Identifying toxic content can be a first step in addressing it
Trolls, haters and other ugly characters are sadly a reality on much of the internet. Their ugliness can taint social networks and sites like Reddit and Wikipedia.
But toxic content looks different depending on location, and identifying toxicity online is a first step in getting rid of it.
A team of researchers from the Institute for Software Research (ISR) in the School of Computer Science at Carnegie Mellon University recently collaborated with colleagues at Wesleyan University to take a first step in understanding toxicity on open source platforms like GitHub.
“You need to know what that toxicity looks like in order to design tools to manage it,” said Courtney Miller, Ph.D. student at ISR and main author of the article. “And managing that toxicity can lead to places that are healthier, more inclusive, more diverse, and just better overall.”

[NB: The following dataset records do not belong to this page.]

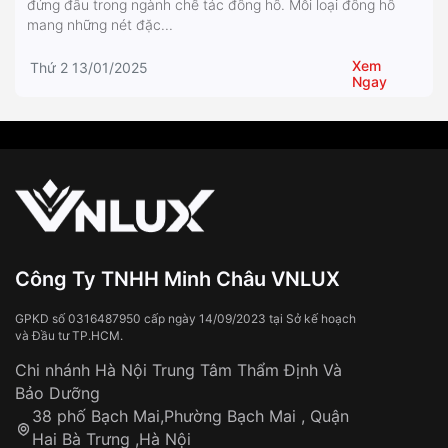
đứng đầu trong ngành chế tác đồng hồ. Mỗi loại đồng hồ
mang những nét đặc...
Xem
Thứ 2 13/01/2025
Ngay
Công Ty TNHH Minh Châu VNLUX
GPKD số 0316487950 cấp ngày 14/09/2023 tại Sở kế hoạch
và Đầu tư TP.HCM.
Chi nhánh Hà Nội Trung Tâm Thẩm Định Và
Bảo Dưỡng
38 phố Bạch Mai,Phường Bạch Mai , Quận
Hai Bà Trưng ,Hà Nội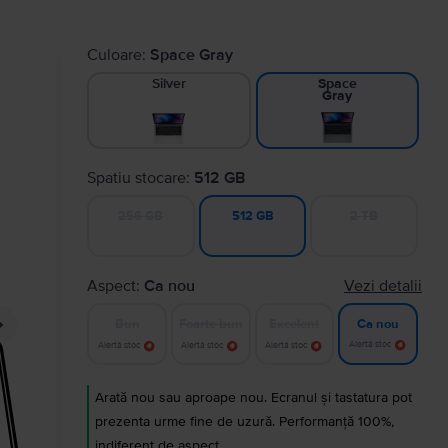
Culoare:
Space Gray
Silver
Space
Gray
Spatiu stocare:
512 GB
256 GB
2 TB
512 GB
Aspect:
Ca nou
Vezi detalii
Bun
Foarte bun
Excelent
Ca nou
Alertă stoc
Alertă stoc
Alertă stoc
Alertă stoc
Arată nou sau aproape nou. Ecranul și tastatura pot
prezenta urme fine de uzură. Performanță 100%,
indiferent de aspect.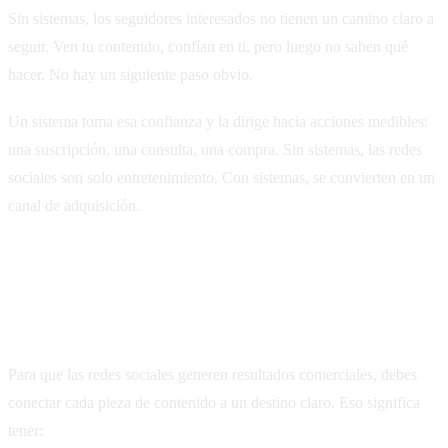
Sin sistemas, los seguidores interesados no tienen un camino claro a
seguir. Ven tu contenido, confían en ti, pero luego no saben qué
hacer. No hay un siguiente paso obvio.
Un sistema toma esa confianza y la dirige hacia acciones medibles:
una suscripción, una consulta, una compra. Sin sistemas, las redes
sociales son solo entretenimiento. Con sistemas, se convierten en un
canal de adquisición.
Construir el puente entre la confianza y la
acción
Para que las redes sociales generen resultados comerciales, debes
conectar cada pieza de contenido a un destino claro. Eso significa
tener: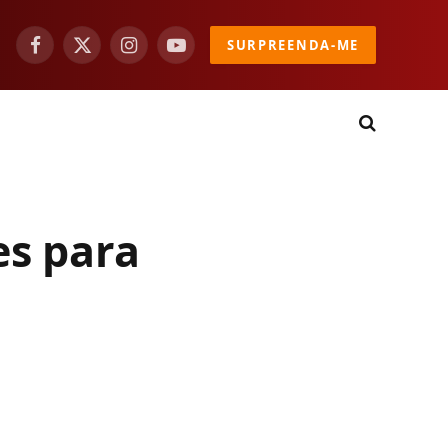
SURPREENDA-ME
Facebook
X
Instagram
YouTube
(Twitter)
es para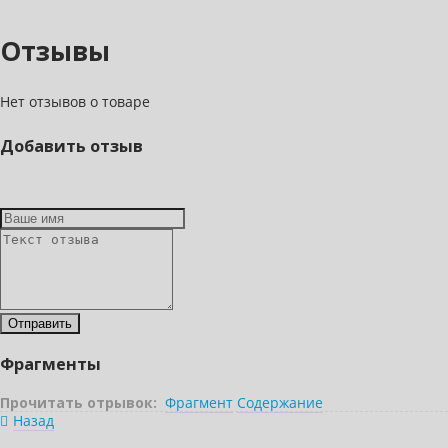
Отзывы
Нет отзывов о товаре
Добавить отзыв
Фрагменты
Прочитать отрывок:
Фрагмент
Содержание
Назад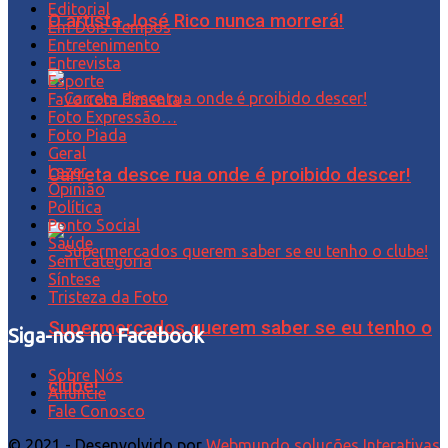
Editorial
O artista José Rico nunca morrerá!
Em Dois Tempos
Entretenimento
Entrevista
Esporte
Favo com Pimenta
Foto Expressão…
Foto Piada
Geral
Lazer
Carreta desce rua onde é proibido descer!
Opinião
Política
Ponto Social
Saúde
Sem categoria
Síntese
Tristeza da Foto
Supermercados querem saber se eu tenho o
Siga-nos no Facebook
Sobre Nós
clube!
Anuncie
Fale Conosco
© 2021 - Desenvolvido por
Webmundo soluções Interativas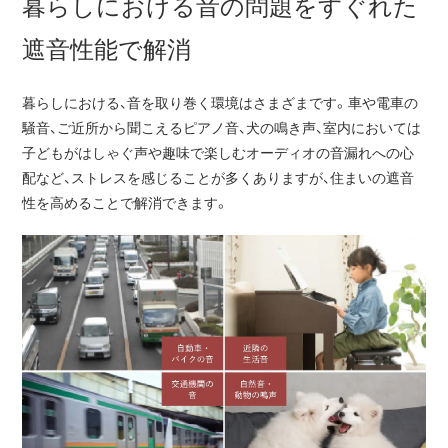
暮らしにおける音の問題をすぐれた
遮音性能で解消
暮らしにおける、音を取り巻く環境はさまざまです。車や電車の
騒音、ご近所から聞こえるピアノ音、犬の鳴き声、室内においては
子どもがはしゃぐ声や趣味で楽しむオーディオの音漏れへの心
配など、ストレスを感じることが多くありますが、住まいの遮音
性を高めることで解消できます。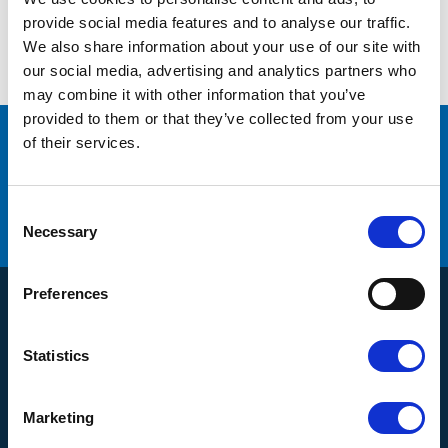
Inga produkter hittades.
provide social media features and to analyse our traffic.
We also share information about your use of our site with
our social media, advertising and analytics partners who
may combine it with other information that you’ve
provided to them or that they’ve collected from your use
of their services.
många varumärken
Originaldelar från
service
Erbjuder
C
Hög kompetens och engagemang
o
Necessary
n
s
e
Preferences
n
Produkter
t
S
Kompressorer
Statistics
e
Kundservice
Torkar
l
e
Om oss
Filtrering
Marketing
c
Kontakt
Hur handlar jag?
Generatorer
t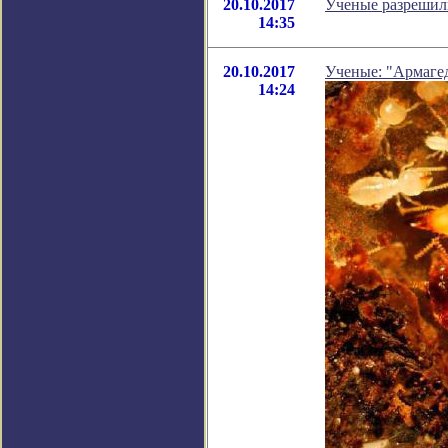
20.10.2017
Ученые разрешили
14:35
20.10.2017
Ученые: "Армагед
14:24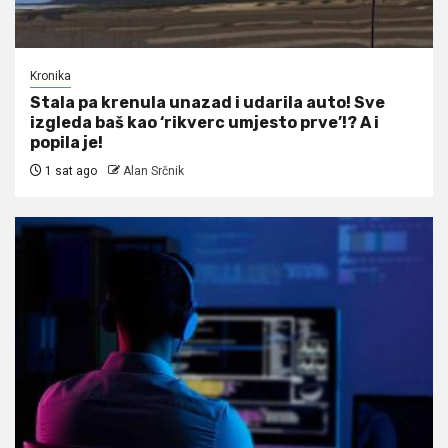
Kronika
Stala pa krenula unazad i udarila auto! Sve
izgleda baš kao ‘rikverc umjesto prve’!? A i
popila je!
1 sat ago
Alan Srčnik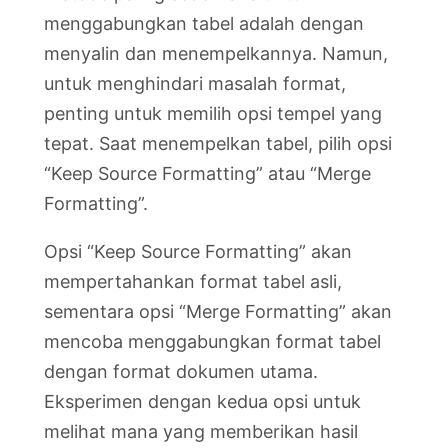
menggabungkan tabel adalah dengan
menyalin dan menempelkannya. Namun,
untuk menghindari masalah format,
penting untuk memilih opsi tempel yang
tepat. Saat menempelkan tabel, pilih opsi
“Keep Source Formatting” atau “Merge
Formatting”.
Opsi “Keep Source Formatting” akan
mempertahankan format tabel asli,
sementara opsi “Merge Formatting” akan
mencoba menggabungkan format tabel
dengan format dokumen utama.
Eksperimen dengan kedua opsi untuk
melihat mana yang memberikan hasil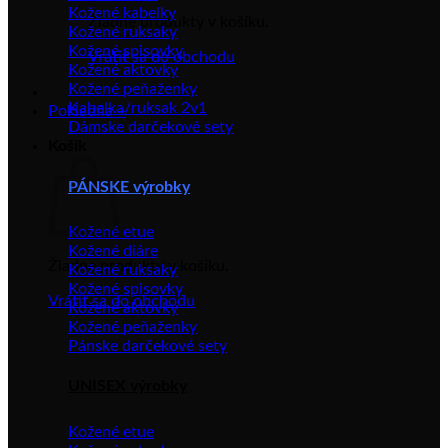
Kožené kabelky
Žiadne produkty v košíku.
Kožené ruksaky
Kožené spisovky
Vrátiť sa do obchodu
Kožené aktovky
Kožené peňaženky
Kabelka/ruksak 2v1
Pokladňa
+
Dámske darčekové sety
Košík
PÁNSKE výrobky
Kožené etue
Kožené diáre
Žiadne produkty v košíku.
Kožené ruksaky
Kožené spisovky
Vrátiť sa do obchodu
Kožené aktovky
Kožené peňaženky
Pánske darčekové sety
UNISEX výrobky
Kožené etue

To better understand what toxicity looked like in the open source community, the team first gathered toxic content. They used a toxicity and politeness detector developed for another platform to scan almost 28 million posts on GitHub published between March and May 2020. The team also searched these posts for a “code of conduct” – an expression often invoked when reacting to toxic content – and looking for locked or suppressed issues, which can also be a sign of toxicity.
Through this curation process, the team developed a final dataset of 100 toxic publications. They then used this data to study the nature of the toxicity. Was it insulting, titled, arrogant, trolling, or unprofessional? Was it directed at the code itself, at people, or something else?
“The toxicity is different in open source communities,” Miller said. “It’s more contextual, titled, subtle and passive-aggressive.”
Only about half of the toxic messages identified by the team contained obscenities. Others came from demanding users of the software. Some have come from users who post a lot of issues on GitHub but contribute little else. Comments that started with software code became personal. None of the posts helped improve the open source software or the community.
“Worst. App. Ever. Please don’t make it the worst app. Thank you,” one user wrote in a post included in the dataset.
The team noticed a unique trend in how people reacted to toxicity on open source platforms. Often, the project developer went out of their way to accommodate the user or resolve issues raised by the toxic content. This regularly led to frustration.
“They wanted to give the benefit of the doubt and create a solution,” Miller said. “But it turned out to be rather trying.”
Reaction to the document has been strong and positive, Miller said. Open source developers and community members were thrilled that this research was taking place and that the behavior they had been dealing with for a long time was finally acknowledged.
“We’ve been hearing from developers and community members for a very long time about the unfortunate, almost ingrained toxicity of open source,” Miller said. “Open source communities are a little rough around the edges. They often have horrible diversity and retention, and it’s important that we start to address and manage the toxicity there to make it a more inclusive and better place. “
Miller hopes the research will create a foundation for more and better work in this area. His team stopped short of building a toxicity detector for the open source community, but the groundwork was laid.
“There’s so much work to do in this space,” Miller said. “I really hope people see this, develop it, and keep pushing things forward.”
Joining Miller on the job were Daniel Klug, a systems scientist in ISR; ISR professors Bogdan Vasilescu and Christian Kästner; and Sophie Cohen of Wesleyan University. The team document, “Did you miss my comment or what?” Understanding Toxicity in Open-Source Discussions,” was presented at the ACM/IEEE International Conference on Software Engineering last month in Pittsburgh, where it won a Distinguished Paper award.